The report looked at board members’ confidence in their organisations’ crisis-related abilities, how well companies are addressing perceived vulnerabilities, and whether the board knows what to do before, during, and immediately after a crisis.
They defined crisis as an event or events that present a severe threat to strategic objectives, reputation and viability. (And noted that not every crisis appears on the news.)
The (very US focussed) 2016 Holmes Report identified their twelve major crises sufferers of 2015 – and many seem to have taken calculated risks or created their own problems. The classic crisis cause in this list is claiming to be something you’re not: VW claimed cleaner emissions; Chipotle built its reputation on great food handling.
Volkswagen’s software ‘defeat device’ helped cars pass emission tests. It was a deliberate attempt to mislead and cost them 5% of car sales. I’m amazed they haven’t suffered more. As governments wake up to the opportunity to reclaim lost emissions revenues, and actions are taken by consumers and regulators, this crisis may drag out further. Ironically, the emissions cover up seems unnecessary. How many people buy VW on green credentials? From the outside their reputation was primarily built on reliability and product quality, meaning that this was probably a completely unnecessary risk to take, and the consequences include damaged trust.

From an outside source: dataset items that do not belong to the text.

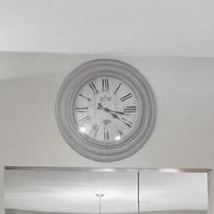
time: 3:20
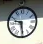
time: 9:28
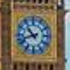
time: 10:41
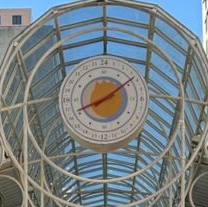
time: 8:09
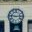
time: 9:14
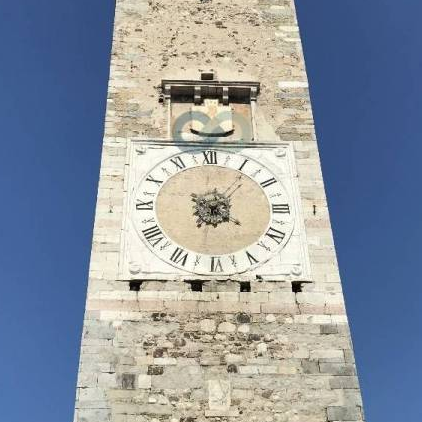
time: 4:06
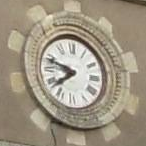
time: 7:47
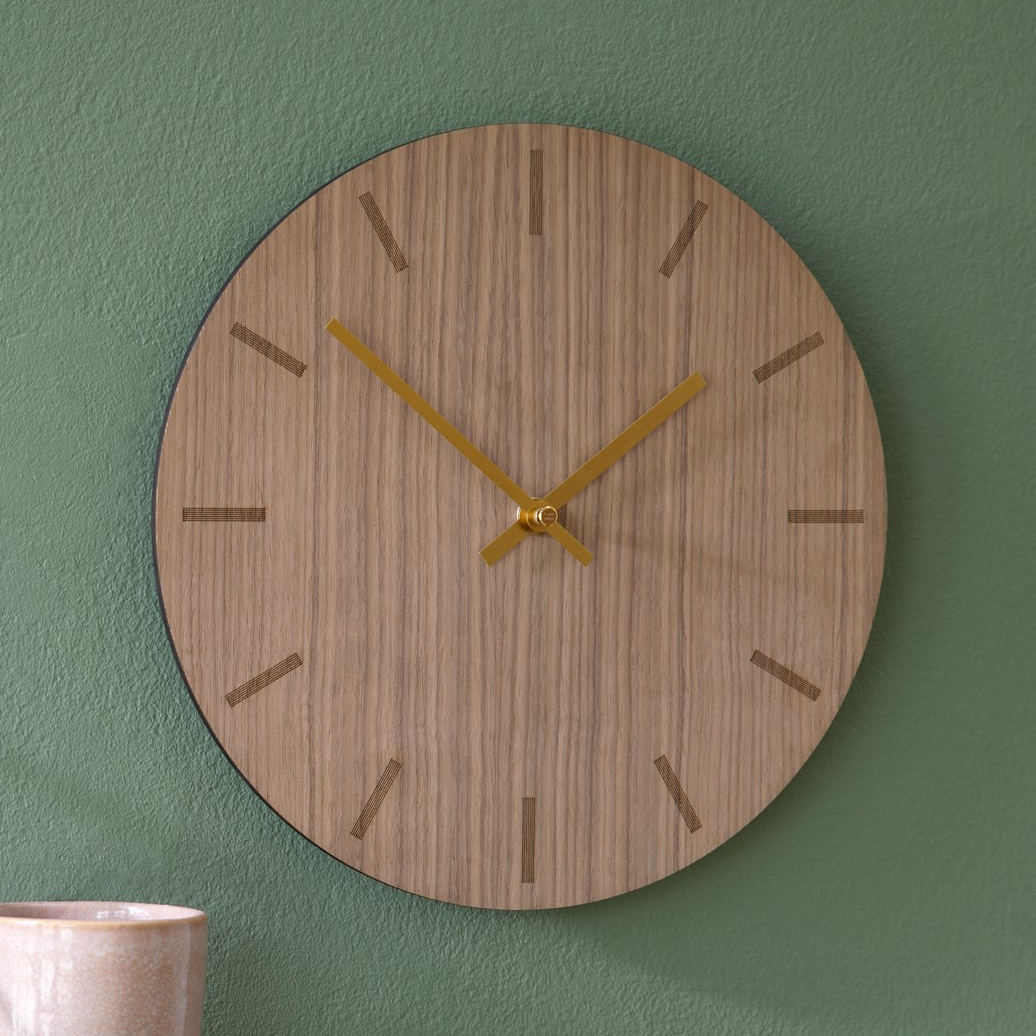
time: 1:51
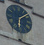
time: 6:08
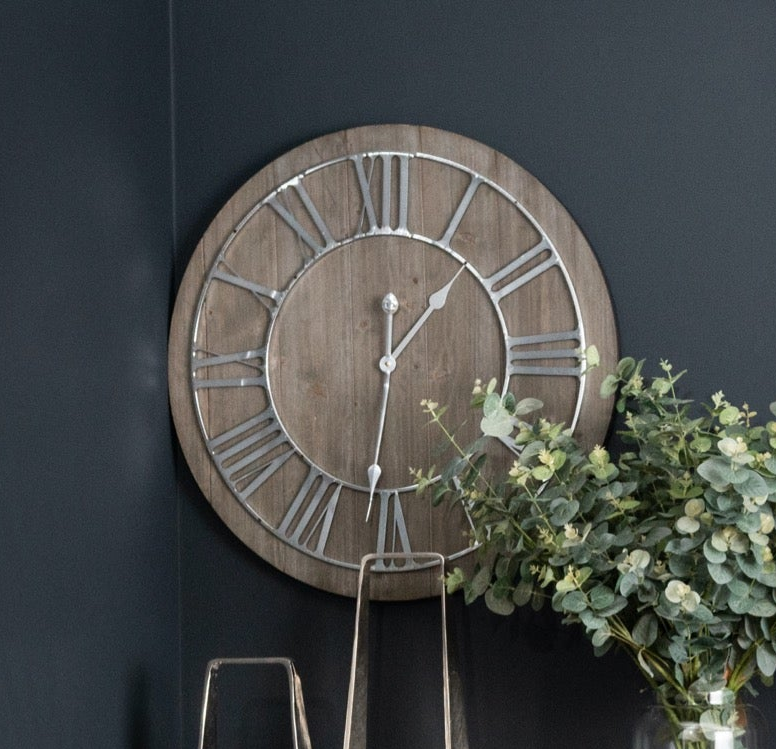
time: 1:31
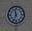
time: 11:33
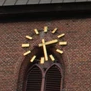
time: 2:28
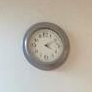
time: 4:10
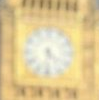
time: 4:31
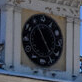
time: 4:55
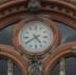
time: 4:40
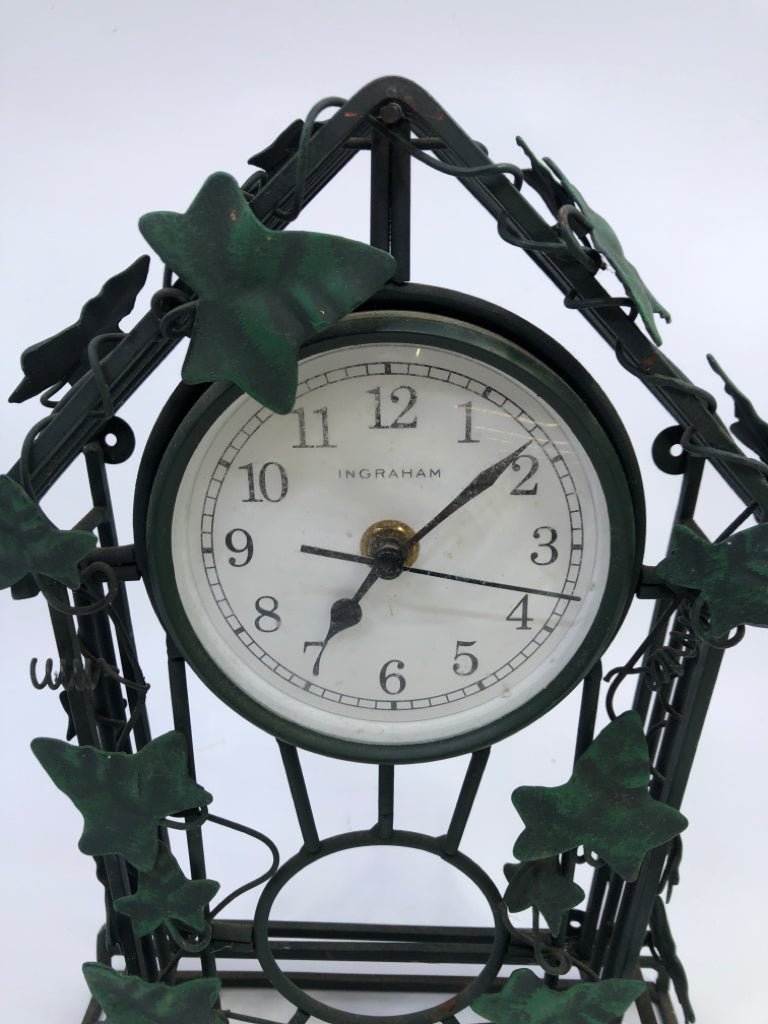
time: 7:08
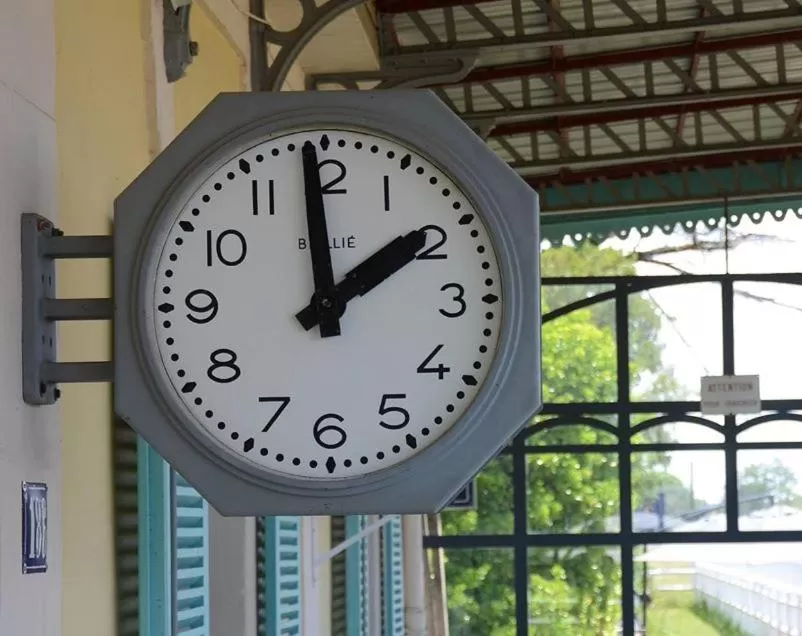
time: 1:59
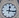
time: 12:16
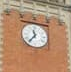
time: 11:36
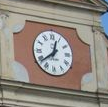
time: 12:38
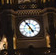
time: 4:54
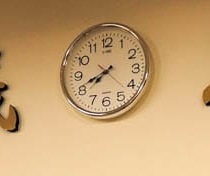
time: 7:41
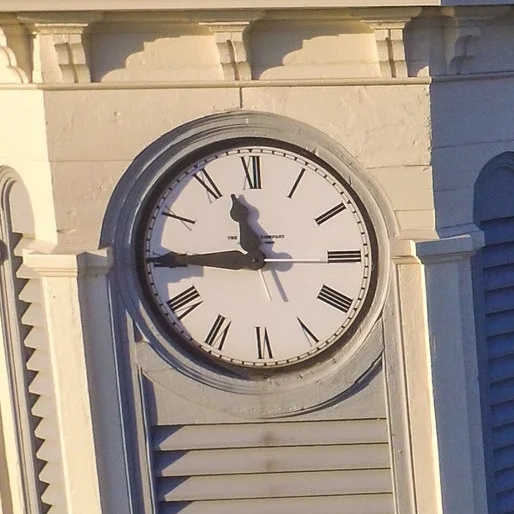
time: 11:44
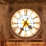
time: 4:34
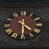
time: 4:30
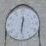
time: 6:31
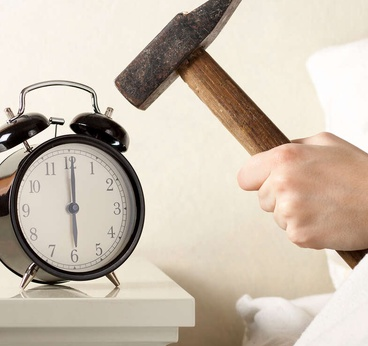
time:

(As a footnote, I would also be surprised if VW was alone in ‘fixing’. Watch this space. If I was leading a car company right now, I’d be looking at my practises and coming clean PDQ – BEFORE someone does it for me.)
Chipotle, by contrast, built it’s reputation with food handling and quality a key part of its brand promises. It needed to take zero risks in this area, so when poor food handling hit the headlines, it was unforgivable. This is a governance and operational issue that could easily have been identified in a basic crisis preparedness audit.